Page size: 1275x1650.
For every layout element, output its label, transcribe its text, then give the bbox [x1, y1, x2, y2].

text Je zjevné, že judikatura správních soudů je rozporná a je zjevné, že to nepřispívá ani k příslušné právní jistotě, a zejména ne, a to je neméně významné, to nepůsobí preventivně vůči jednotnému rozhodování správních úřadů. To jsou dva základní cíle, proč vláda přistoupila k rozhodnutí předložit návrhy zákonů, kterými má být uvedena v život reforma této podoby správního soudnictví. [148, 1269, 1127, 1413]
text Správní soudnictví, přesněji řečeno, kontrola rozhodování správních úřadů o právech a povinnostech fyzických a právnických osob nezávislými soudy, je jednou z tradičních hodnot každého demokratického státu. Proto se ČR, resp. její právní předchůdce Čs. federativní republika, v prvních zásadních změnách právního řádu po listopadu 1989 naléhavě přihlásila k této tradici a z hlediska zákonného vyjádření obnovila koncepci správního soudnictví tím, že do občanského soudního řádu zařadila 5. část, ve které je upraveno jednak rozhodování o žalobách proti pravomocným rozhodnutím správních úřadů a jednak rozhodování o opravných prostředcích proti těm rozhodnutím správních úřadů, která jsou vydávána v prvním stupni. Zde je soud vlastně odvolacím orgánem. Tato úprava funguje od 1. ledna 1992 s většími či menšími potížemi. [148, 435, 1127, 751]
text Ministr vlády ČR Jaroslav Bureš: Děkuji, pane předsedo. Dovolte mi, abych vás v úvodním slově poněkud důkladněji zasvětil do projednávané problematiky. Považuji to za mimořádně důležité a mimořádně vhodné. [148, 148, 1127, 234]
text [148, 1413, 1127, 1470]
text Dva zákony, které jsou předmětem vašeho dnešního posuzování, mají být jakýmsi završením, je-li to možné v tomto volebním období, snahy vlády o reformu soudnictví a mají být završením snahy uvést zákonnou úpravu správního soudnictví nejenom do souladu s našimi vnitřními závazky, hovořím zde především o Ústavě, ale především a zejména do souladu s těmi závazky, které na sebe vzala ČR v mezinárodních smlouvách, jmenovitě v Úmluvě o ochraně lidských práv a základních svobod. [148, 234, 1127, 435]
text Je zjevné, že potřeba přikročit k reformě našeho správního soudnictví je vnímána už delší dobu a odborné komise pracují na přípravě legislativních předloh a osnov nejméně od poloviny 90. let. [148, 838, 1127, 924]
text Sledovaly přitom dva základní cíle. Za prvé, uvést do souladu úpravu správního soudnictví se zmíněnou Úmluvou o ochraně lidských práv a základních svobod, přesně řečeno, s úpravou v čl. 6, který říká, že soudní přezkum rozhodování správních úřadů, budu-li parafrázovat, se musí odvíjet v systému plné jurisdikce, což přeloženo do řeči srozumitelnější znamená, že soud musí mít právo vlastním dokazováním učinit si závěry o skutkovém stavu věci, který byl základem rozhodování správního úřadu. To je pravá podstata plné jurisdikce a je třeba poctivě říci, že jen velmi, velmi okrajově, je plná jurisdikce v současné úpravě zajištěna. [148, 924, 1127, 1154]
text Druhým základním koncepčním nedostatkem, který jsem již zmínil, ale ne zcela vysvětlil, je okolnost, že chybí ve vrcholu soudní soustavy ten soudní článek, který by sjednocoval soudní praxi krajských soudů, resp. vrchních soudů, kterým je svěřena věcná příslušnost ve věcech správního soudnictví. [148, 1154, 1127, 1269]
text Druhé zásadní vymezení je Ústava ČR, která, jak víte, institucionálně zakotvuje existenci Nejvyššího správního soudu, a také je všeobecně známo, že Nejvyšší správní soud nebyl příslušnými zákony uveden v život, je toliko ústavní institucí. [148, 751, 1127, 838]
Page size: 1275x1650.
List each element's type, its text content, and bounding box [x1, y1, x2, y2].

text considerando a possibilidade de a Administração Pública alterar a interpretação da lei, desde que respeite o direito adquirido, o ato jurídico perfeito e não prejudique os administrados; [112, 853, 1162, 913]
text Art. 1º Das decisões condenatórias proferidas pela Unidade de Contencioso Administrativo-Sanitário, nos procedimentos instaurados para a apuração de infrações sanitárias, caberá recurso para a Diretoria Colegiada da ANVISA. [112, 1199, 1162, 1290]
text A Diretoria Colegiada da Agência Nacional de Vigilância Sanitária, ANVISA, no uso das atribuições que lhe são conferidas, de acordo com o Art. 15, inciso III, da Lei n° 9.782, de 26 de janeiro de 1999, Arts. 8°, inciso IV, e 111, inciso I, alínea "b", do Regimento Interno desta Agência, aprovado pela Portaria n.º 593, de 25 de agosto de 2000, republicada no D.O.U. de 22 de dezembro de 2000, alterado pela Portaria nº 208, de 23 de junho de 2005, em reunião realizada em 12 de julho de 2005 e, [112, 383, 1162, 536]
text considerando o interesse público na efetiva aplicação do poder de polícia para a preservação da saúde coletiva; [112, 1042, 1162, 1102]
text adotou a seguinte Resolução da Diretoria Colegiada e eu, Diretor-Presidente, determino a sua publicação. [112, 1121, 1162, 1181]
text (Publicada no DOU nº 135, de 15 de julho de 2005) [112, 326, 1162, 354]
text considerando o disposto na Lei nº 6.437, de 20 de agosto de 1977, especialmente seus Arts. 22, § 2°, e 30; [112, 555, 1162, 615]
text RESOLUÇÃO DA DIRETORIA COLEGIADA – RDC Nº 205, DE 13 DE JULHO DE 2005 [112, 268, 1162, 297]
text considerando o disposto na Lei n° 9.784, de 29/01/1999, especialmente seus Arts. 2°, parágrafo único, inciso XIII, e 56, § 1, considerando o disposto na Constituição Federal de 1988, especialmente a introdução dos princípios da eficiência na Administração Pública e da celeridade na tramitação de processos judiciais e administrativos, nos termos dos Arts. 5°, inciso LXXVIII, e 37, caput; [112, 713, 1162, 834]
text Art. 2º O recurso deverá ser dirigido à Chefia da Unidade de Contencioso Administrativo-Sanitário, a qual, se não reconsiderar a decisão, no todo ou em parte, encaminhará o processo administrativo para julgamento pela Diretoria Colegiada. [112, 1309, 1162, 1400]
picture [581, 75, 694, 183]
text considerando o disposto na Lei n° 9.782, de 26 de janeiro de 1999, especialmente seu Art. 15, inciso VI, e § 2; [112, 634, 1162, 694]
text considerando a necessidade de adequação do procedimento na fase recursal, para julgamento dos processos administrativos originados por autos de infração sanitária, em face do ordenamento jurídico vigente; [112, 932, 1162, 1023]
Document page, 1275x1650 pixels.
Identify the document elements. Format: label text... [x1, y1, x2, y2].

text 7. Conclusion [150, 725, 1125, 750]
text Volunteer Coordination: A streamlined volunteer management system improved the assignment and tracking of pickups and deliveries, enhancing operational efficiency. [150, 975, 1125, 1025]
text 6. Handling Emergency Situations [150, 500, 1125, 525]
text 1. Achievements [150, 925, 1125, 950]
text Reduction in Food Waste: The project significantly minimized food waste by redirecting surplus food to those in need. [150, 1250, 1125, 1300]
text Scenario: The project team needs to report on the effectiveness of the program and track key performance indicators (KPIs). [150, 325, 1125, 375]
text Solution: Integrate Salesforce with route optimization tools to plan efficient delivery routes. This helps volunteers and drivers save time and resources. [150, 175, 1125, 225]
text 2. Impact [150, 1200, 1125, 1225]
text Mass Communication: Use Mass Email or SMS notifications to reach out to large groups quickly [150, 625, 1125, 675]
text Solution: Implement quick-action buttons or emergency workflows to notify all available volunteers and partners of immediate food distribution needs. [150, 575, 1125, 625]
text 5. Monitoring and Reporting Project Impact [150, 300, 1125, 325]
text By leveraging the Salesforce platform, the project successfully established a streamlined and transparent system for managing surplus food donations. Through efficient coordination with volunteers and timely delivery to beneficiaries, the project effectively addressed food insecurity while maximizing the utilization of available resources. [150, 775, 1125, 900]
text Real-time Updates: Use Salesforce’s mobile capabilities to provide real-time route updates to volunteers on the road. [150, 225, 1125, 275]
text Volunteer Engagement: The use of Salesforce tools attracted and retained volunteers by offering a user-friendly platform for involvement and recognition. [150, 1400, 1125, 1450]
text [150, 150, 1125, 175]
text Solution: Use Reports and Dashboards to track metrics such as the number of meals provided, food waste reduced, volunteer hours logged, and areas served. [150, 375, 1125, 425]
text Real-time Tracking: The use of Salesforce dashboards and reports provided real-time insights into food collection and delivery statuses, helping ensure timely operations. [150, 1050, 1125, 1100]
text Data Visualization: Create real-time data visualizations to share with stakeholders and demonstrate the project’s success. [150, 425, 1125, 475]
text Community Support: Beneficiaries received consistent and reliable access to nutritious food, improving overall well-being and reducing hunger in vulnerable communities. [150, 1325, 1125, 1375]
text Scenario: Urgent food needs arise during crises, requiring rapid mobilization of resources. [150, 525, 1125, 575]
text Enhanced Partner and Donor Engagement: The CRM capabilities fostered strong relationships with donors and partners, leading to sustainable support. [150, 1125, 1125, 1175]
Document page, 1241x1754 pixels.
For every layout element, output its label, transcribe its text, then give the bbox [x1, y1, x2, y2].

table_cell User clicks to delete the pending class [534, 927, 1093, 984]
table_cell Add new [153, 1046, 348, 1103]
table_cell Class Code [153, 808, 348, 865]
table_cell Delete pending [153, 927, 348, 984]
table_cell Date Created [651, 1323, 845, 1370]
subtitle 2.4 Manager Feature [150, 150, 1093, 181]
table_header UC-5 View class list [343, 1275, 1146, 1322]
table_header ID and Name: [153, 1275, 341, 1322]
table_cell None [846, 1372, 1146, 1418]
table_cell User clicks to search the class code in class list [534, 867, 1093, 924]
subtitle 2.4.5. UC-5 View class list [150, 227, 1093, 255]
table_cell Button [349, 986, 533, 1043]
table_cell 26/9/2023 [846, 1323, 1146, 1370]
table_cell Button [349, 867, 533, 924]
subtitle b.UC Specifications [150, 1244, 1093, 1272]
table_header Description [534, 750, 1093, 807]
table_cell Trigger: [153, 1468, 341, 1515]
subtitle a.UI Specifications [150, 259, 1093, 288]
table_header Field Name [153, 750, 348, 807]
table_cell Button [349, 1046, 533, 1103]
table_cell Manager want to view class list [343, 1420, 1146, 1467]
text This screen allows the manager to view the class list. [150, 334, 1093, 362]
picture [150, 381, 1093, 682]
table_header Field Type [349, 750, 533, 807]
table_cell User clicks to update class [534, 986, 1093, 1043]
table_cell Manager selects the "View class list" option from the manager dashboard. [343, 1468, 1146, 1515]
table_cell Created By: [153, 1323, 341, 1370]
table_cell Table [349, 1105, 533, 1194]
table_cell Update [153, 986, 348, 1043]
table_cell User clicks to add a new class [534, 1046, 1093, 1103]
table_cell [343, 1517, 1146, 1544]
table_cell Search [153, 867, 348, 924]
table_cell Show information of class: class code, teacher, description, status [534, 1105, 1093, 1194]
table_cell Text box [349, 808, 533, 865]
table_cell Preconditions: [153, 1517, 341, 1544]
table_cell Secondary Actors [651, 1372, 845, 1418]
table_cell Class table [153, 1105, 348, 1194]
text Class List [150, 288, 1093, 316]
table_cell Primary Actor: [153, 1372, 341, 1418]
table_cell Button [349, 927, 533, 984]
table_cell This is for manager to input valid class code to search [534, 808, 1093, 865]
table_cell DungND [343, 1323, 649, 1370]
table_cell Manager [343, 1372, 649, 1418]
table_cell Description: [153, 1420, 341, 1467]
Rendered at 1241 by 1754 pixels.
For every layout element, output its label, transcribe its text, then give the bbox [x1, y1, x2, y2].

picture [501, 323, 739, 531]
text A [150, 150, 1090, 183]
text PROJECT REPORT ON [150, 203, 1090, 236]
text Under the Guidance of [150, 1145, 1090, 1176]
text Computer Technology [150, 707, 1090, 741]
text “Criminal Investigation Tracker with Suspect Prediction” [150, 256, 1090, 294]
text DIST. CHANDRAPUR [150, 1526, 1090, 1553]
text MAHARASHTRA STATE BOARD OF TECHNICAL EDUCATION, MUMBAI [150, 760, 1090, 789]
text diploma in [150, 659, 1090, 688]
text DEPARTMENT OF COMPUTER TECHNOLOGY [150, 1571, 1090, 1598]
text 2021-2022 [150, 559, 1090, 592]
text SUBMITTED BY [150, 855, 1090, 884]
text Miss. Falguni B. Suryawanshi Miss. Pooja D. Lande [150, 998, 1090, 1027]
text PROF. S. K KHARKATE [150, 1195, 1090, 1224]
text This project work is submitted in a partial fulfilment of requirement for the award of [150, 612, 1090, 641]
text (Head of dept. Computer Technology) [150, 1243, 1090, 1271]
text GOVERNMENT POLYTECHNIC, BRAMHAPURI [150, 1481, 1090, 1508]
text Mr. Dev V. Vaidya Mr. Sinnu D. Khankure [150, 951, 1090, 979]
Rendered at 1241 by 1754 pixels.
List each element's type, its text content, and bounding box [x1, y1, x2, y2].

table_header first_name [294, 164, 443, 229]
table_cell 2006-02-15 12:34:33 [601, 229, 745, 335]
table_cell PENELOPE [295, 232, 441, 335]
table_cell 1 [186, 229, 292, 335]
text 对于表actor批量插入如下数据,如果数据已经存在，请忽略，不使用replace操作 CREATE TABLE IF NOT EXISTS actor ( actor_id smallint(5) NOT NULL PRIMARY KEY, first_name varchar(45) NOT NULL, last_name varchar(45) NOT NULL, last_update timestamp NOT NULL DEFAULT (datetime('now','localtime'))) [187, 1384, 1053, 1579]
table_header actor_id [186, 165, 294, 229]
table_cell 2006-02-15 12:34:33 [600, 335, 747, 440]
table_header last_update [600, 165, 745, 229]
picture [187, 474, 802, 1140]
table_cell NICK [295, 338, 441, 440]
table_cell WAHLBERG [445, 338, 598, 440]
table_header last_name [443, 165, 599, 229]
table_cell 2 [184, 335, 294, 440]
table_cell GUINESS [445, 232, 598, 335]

**Job item**
Note each line of the material holding "Pública" and copy it out.

**Exercise answer**
text considerando a possibilidade de a Administração Pública alterar a interpretação da lei, desde que respeite o direito adquirido, o ato jurídico perfeito e não prejudique os administrados; [112, 853, 1162, 913]
text considerando o disposto na Lei n° 9.784, de 29/01/1999, especialmente seus Arts. 2°, parágrafo único, inciso XIII, e 56, § 1, considerando o disposto na Constituição Federal de 1988, especialmente a introdução dos princípios da eficiência na Administração Pública e da celeridade na tramitação de processos judiciais e administrativos, nos termos dos Arts. 5°, inciso LXXVIII, e 37, caput; [112, 713, 1162, 834]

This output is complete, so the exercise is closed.